## WORK REQUIRED
Through the line that contains "Die Z-Z-Z-Zauberformel", return the data below exactly, starting at its first line; leave the rest out.

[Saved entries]
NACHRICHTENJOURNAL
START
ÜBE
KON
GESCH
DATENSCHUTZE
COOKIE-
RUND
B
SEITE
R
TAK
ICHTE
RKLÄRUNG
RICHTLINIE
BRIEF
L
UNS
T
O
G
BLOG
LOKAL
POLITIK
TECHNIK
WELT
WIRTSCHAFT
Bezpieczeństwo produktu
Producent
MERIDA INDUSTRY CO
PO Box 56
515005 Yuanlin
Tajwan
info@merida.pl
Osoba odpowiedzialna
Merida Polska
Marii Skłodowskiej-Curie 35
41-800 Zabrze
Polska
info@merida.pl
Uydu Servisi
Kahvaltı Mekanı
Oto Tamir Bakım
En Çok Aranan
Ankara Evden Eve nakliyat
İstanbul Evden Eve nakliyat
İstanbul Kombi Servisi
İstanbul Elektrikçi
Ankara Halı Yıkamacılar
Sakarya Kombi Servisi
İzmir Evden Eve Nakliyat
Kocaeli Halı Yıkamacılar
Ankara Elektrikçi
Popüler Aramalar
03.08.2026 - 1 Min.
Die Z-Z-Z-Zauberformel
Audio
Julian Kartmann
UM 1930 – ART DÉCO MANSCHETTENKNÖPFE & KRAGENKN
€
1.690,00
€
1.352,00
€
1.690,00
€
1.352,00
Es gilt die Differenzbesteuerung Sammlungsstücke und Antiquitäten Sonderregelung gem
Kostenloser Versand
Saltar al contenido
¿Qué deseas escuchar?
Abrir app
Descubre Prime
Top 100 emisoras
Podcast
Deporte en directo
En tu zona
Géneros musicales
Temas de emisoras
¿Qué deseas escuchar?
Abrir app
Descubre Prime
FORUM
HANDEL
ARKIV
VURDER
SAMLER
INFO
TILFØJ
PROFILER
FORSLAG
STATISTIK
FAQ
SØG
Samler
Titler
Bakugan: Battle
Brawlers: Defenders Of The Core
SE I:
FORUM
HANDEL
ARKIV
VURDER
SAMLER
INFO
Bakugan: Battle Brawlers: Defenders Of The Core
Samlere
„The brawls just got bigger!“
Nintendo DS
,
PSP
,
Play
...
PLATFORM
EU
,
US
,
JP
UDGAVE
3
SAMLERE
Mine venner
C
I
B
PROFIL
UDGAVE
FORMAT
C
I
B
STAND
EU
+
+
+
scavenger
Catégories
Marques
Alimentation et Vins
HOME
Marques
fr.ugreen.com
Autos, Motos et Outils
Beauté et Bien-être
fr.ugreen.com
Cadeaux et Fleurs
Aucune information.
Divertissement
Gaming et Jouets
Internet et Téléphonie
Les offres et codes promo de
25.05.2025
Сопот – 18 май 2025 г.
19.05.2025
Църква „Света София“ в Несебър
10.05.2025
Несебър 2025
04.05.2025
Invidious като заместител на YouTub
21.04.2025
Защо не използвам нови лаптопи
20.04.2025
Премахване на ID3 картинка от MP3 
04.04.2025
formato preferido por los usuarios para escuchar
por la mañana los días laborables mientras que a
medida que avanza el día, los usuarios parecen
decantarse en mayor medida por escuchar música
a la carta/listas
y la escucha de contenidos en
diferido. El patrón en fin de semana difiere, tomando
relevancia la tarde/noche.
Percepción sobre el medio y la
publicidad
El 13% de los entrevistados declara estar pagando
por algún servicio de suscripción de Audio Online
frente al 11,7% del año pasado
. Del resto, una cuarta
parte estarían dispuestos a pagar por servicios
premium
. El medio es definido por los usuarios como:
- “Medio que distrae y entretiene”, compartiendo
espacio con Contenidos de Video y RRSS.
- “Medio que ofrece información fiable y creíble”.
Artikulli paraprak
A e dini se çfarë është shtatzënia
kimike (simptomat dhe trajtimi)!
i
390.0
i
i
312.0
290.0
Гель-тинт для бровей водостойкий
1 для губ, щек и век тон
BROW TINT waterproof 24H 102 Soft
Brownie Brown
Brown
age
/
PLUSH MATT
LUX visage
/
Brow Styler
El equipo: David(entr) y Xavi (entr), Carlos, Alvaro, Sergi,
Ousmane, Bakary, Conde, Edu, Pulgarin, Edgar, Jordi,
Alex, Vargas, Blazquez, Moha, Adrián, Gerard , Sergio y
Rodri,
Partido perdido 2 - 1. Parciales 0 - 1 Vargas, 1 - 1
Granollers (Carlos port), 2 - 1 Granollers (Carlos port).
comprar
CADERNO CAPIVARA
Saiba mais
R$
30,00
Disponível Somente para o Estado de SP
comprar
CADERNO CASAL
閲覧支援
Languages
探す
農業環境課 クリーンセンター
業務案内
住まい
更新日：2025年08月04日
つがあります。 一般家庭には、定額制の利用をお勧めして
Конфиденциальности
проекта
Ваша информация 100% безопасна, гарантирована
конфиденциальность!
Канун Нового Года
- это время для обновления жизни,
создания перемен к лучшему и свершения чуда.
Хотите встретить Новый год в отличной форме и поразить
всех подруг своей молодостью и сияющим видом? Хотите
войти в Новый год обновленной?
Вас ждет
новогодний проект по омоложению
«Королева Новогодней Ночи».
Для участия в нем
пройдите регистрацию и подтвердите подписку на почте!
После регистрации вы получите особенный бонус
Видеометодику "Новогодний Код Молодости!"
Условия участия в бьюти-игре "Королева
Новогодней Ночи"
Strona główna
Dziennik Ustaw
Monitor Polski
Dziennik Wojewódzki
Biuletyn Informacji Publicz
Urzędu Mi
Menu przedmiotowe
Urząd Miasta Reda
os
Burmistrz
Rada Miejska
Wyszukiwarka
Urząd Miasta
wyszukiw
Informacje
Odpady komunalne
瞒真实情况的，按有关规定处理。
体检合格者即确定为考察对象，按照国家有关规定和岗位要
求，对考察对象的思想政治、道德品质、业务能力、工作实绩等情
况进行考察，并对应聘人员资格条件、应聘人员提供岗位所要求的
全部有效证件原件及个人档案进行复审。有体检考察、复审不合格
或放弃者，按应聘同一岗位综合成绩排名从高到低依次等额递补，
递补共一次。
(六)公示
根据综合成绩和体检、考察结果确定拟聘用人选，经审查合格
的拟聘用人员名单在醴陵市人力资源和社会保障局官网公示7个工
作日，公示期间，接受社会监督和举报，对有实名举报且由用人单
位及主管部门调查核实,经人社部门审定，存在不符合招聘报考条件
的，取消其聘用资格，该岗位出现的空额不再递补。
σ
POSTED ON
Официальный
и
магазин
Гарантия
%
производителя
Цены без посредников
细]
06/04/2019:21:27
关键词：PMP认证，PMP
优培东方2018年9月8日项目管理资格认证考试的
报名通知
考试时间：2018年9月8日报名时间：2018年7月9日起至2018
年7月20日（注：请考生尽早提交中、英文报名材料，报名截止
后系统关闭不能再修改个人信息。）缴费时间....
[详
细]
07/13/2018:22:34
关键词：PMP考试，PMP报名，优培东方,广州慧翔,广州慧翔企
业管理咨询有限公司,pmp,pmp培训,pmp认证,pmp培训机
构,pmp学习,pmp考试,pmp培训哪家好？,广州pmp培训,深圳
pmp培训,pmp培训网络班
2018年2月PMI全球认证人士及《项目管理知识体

## ANSWER SECTION
NACHRICHTENJOURNAL
START
ÜBE
KON
GESCH
DATENSCHUTZE
COOKIE-
RUND
B
SEITE
R
TAK
ICHTE
RKLÄRUNG
RICHTLINIE
BRIEF
L
UNS
T
O
G
BLOG
LOKAL
POLITIK
TECHNIK
WELT
WIRTSCHAFT
Bezpieczeństwo produktu
Producent
MERIDA INDUSTRY CO
PO Box 56
515005 Yuanlin
Tajwan
info@merida.pl
Osoba odpowiedzialna
Merida Polska
Marii Skłodowskiej-Curie 35
41-800 Zabrze
Polska
info@merida.pl
Uydu Servisi
Kahvaltı Mekanı
Oto Tamir Bakım
En Çok Aranan
Ankara Evden Eve nakliyat
İstanbul Evden Eve nakliyat
İstanbul Kombi Servisi
İstanbul Elektrikçi
Ankara Halı Yıkamacılar
Sakarya Kombi Servisi
İzmir Evden Eve Nakliyat
Kocaeli Halı Yıkamacılar
Ankara Elektrikçi
Popüler Aramalar
03.08.2026 - 1 Min.
Die Z-Z-Z-Zauberformel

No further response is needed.